The internet can be a wonderful thing, offering convenience in ever-busier lives. But there’s a real risk that we’ll end up like so many villages in France, if bread-lovers don’t realise the impact of their actions when they click-to-buy their loaves. Many French villages are now ghost towns: where once there was a thriving boulangerie, not to mention a butcher and greengrocer, many villages and small towns have nowhere to buy food at all. The reason: when out-of-town Carrefour supermarkets opened, the residents of those villages flocked to shop there. Did they realise that by choosing to do that, their local retailers would fail and the heart would be ripped out of those villages? Probably not, but there’s no turning back, now.

I suspect there are many small bakeries that could just about survive if they only had to compete with supermarkets, with their free parking. But when bread can be delivered to your door, convenience can trump taste, quality and even loyalty. In the baking business, we all face the ever-rising costs of ingredients, labour and compliance with red tape.
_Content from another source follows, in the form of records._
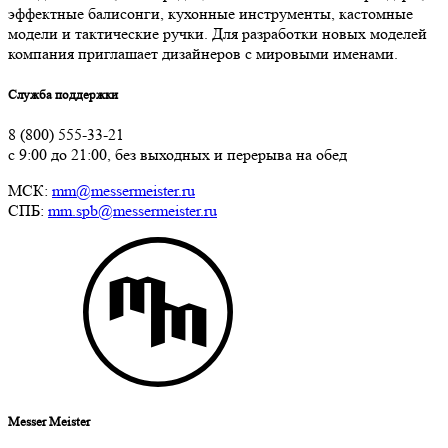
эффектные балисонги, кухонные инструменты, кастомные
модели и тактические ручки. Для разработки новых моделей
компания приглашает дизайнеров с мировыми именами.
Служба поддержки
8 (800) 555-33-21
с 9:00 до 21:00, без выходных и перерыва на обед
МСК:
mm@messermeister.ru
СПБ:
mm.spb@messermeister.ru
Messer Meister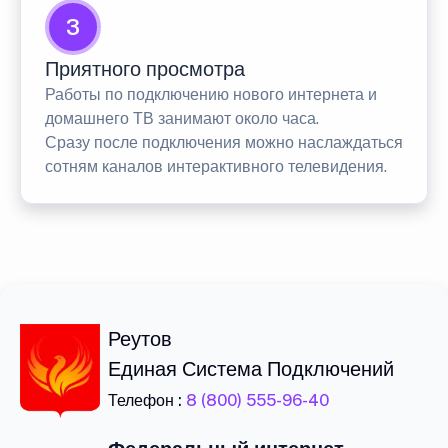
3
Приятного просмотра
Работы по подключению нового интернета и
домашнего ТВ занимают около часа.
Сразу после подключения можно наслаждаться
сотням каналов интерактивного телевидения.
Реутов
Единая Система Подключений
Телефон :
8 (800) 555-96-40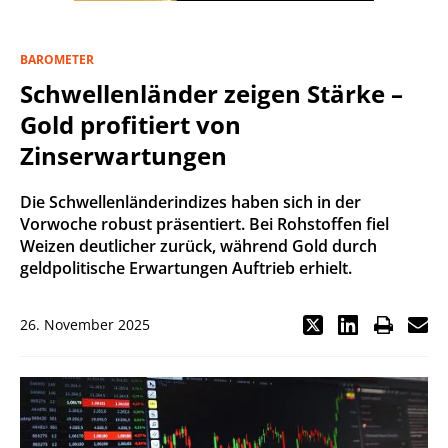
BAROMETER
Schwellenländer zeigen Stärke –
Gold profitiert von
Zinserwartungen
Die Schwellenländerindizes haben sich in der
Vorwoche robust präsentiert. Bei Rohstoffen fiel
Weizen deutlicher zurück, während Gold durch
geldpolitische Erwartungen Auftrieb erhielt.
26. November 2025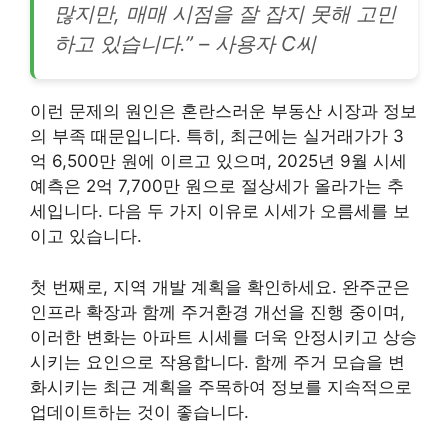
많지만, 매매 시점을 잘 잡지 못해 고민
하고 있습니다.” – 사용자 C씨
이런 문제의 원인은 혼란스러운 부동산 시장과 정보
의 부족 때문입니다. 특히, 최근에는 실거래가가 3
억 6,500만 원에 이르고 있으며, 2025년 9월 시세
예측은 2억 7,700만 원으로 절상세가 올라가는 추
세입니다. 다음 두 가지 이유로 시세가 오름세를 보
이고 있습니다.
첫 번째로, 지역 개발 계획을 확인하세요. 완주군은
인프라 확장과 함께 주거환경 개선을 진행 중이며,
이러한 변화는 아파트 시세를 더욱 안정시키고 상승
시키는 요인으로 작용합니다. 함께 주거 모습을 변
화시키는 최근 계획을 주목하여 정보를 지속적으로
업데이트하는 것이 좋습니다.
But while I completely sympathise with mothers and food-lovers who live nowhere near a local bakery and so buy online, a real mental shift is needed, so that those shoppers fortunate enough to have a bakery nearby truly understand the long-term impact that buying their bread online will have on their community.
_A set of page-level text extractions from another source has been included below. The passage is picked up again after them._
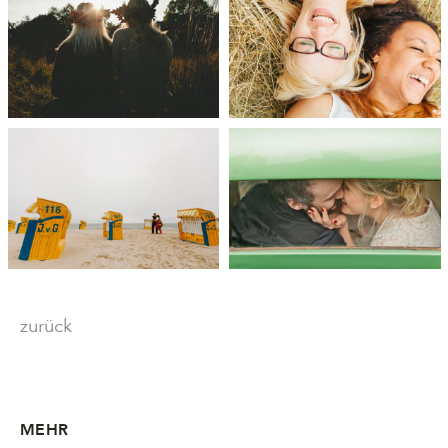
zurück
MEHR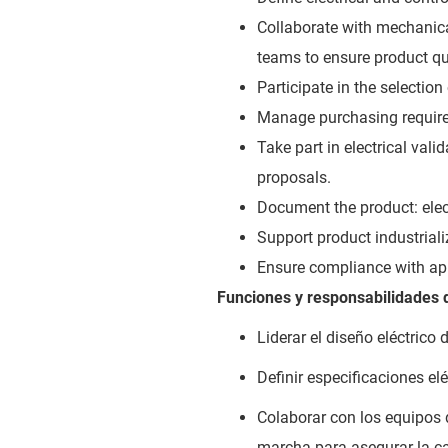
Collaborate with mechanic
teams to ensure product qua
Participate in the selection
Manage purchasing requirem
Take part in electrical val
proposals.
Document the product: elec
Support product industriali
Ensure compliance with app
Funciones y responsabilidades 
Liderar el diseño eléctric
Definir especificaciones elé
Colaborar con los equipos 
marcha para asegurar la ca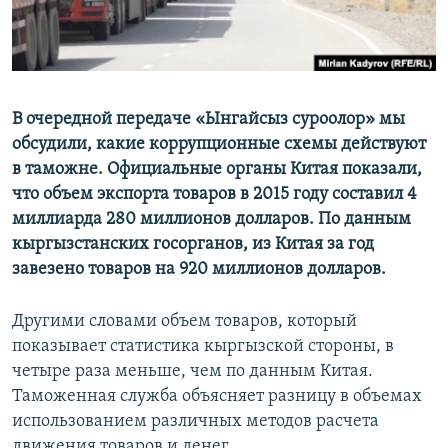
В очередной передаче «Ынгайсыз суроолор» мы
обсудили, какие коррупционные схемы действуют
в таможне. Официальные органы Китая показали,
что объем экспорта товаров в 2015 году составил 4
миллиарда 280 миллионов долларов. По данным
кыргызстанских госорганов, из Китая за год
завезено товаров на 920 миллионов долларов.
Другими словами объем товаров, который
показывает статистика кыргызской стороны, в
четыре раза меньше, чем по данным Китая.
Таможенная служба объясняет разницу в объемах
использованием различных методов расчета
движения товаров и денег.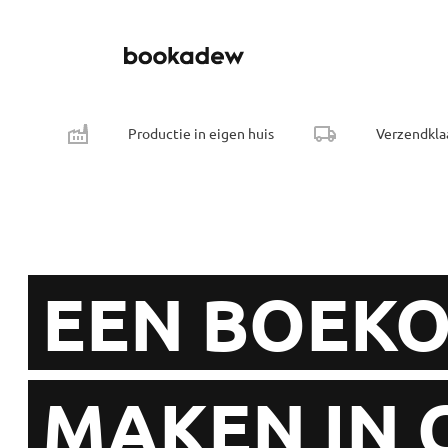
Productie in eigen huis
Verzendkla
EEN BOEK
MAKEN IN 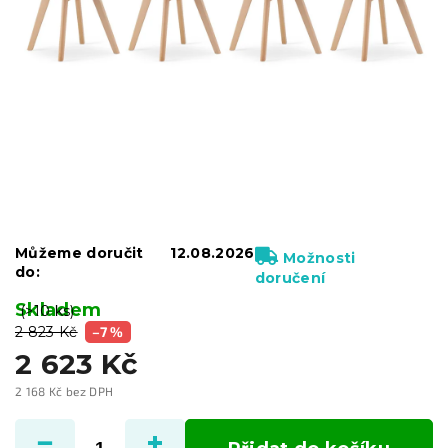
Můžeme doručit
12.08.2026
Možnosti
do:
doručení
Skladem
(>10 ks)
2 823 Kč
–7 %
2 623 Kč
2 168 Kč bez DPH
Měrná
cena: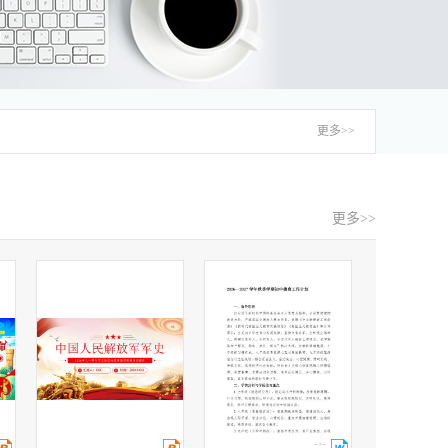
更多>>
更多>>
According to a recent report from the Local Data Company, the proportion of shops sitting empty is now 14.5%, up from 12% a year ago. Some areas are affected even more seriously: in Margate, for instance, 37.4% of shops stand empty and it’s a reasonable assumption that the national figures include some bakeries. And there’s no question, in my mind, that some of the blame for that can be laid at the feet of online delivery services, with their lack of queues and timed delivery slots.
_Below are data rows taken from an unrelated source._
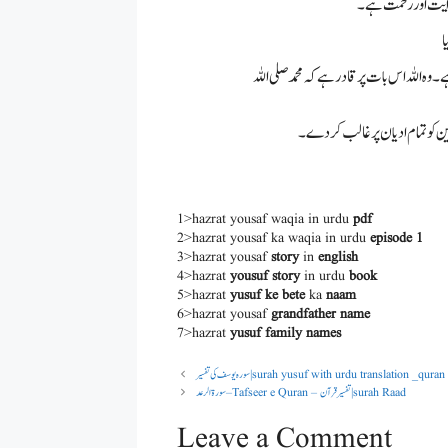
ہدایت اور رحمت ہے۔
ے۔ وہ اللہ اس بات پر قادر ہے کہ محمد صلی اللہ
 کو تمام ادیان پر غالب کر دے۔
1>hazrat yousaf waqia in urdu
pdf
2>hazrat yousaf ka waqia in urdu
episode 1
3>hazrat yousaf
story
in
english
4>hazrat
yousuf story
in urdu
book
5>hazrat
yusuf ke bete
ka
naam
6>hazrat yousaf
grandfather name
7>hazrat
yusuf family names
surah yusuf with urdu translation _quran ka tarjuma tafs
سورۃ الرعد – Tafseer e Quran – تفسیر قرآن | surah Raad
Leave a Comment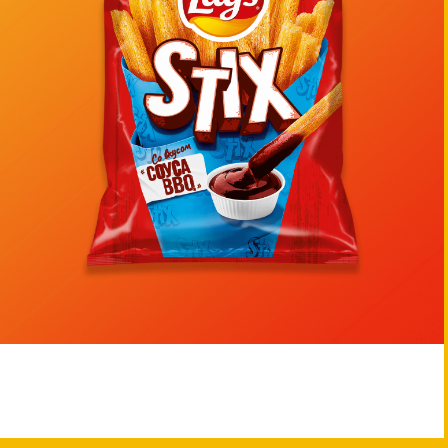
LAY'S®
STIX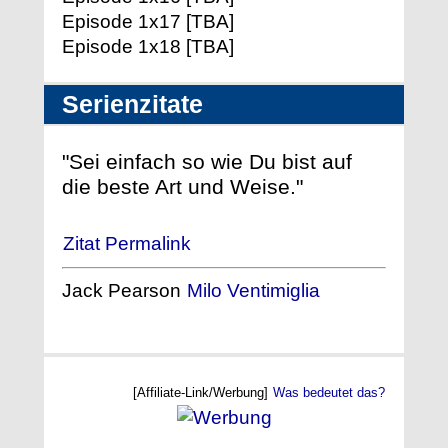
Episode 1x17 [TBA]
Episode 1x18 [TBA]
Serienzitate
"Sei einfach so wie Du bist auf
die beste Art und Weise."
Zitat Permalink
Jack Pearson
Milo Ventimiglia
[Affiliate-Link/Werbung]
Was bedeutet das?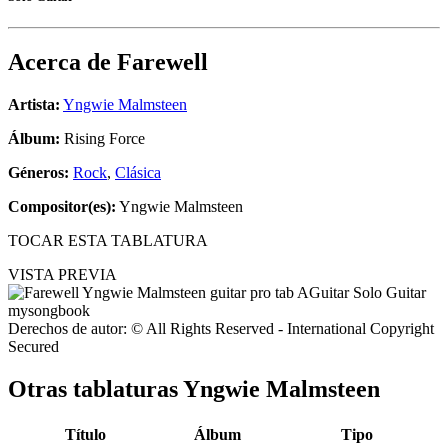
Acerca de
Farewell
Artista:
Yngwie Malmsteen
Álbum:
Rising Force
Géneros:
Rock
,
Clásica
Compositor(es):
Yngwie Malmsteen
TOCAR ESTA TABLATURA
VISTA PREVIA
Derechos de autor: © All Rights Reserved - International Copyright
Secured
Otras tablaturas
Yngwie Malmsteen
Título
Álbum
Tipo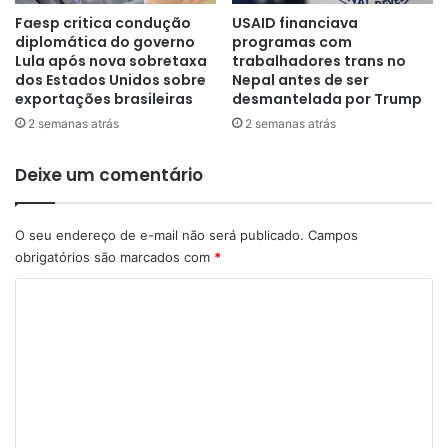
Faesp critica condução
USAID financiava
diplomática do governo
programas com
Lula após nova sobretaxa
trabalhadores trans no
dos Estados Unidos sobre
Nepal antes de ser
exportações brasileiras
desmantelada por Trump
2 semanas atrás
2 semanas atrás
Deixe um comentário
O seu endereço de e-mail não será publicado.
Campos
obrigatórios são marcados com
*
C
o
m
e
n
t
Ironically, the way for local bakeries to fight back, in a small way, is through offering bread online, just as we have started to do at Judges. But it still seems nuts for us to be mailing bread half-way across the country, when some of my neighbours are buying theirs from a multiple retailer whose bakery facility is probably also half a country away, delivered by a supermarket van.

For the sake of the planet and our communities let’s hope that my neighbours (and yours) wake up and smell the croissants, before it’s too late.